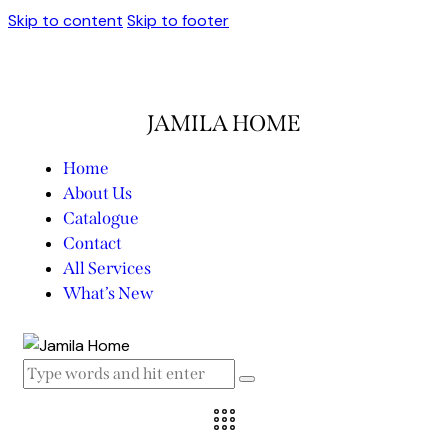
Skip to content
Skip to footer
JAMILA HOME
Home
About Us
Catalogue
Contact
All Services
What’s New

--------------------------------

Can you reproduce the listing above word for word, leaving out the picture?

(FINISHED EXERCISE)
Skip to content
Skip to footer
JAMILA HOME
Home
About Us
Catalogue
Contact
All Services
What’s New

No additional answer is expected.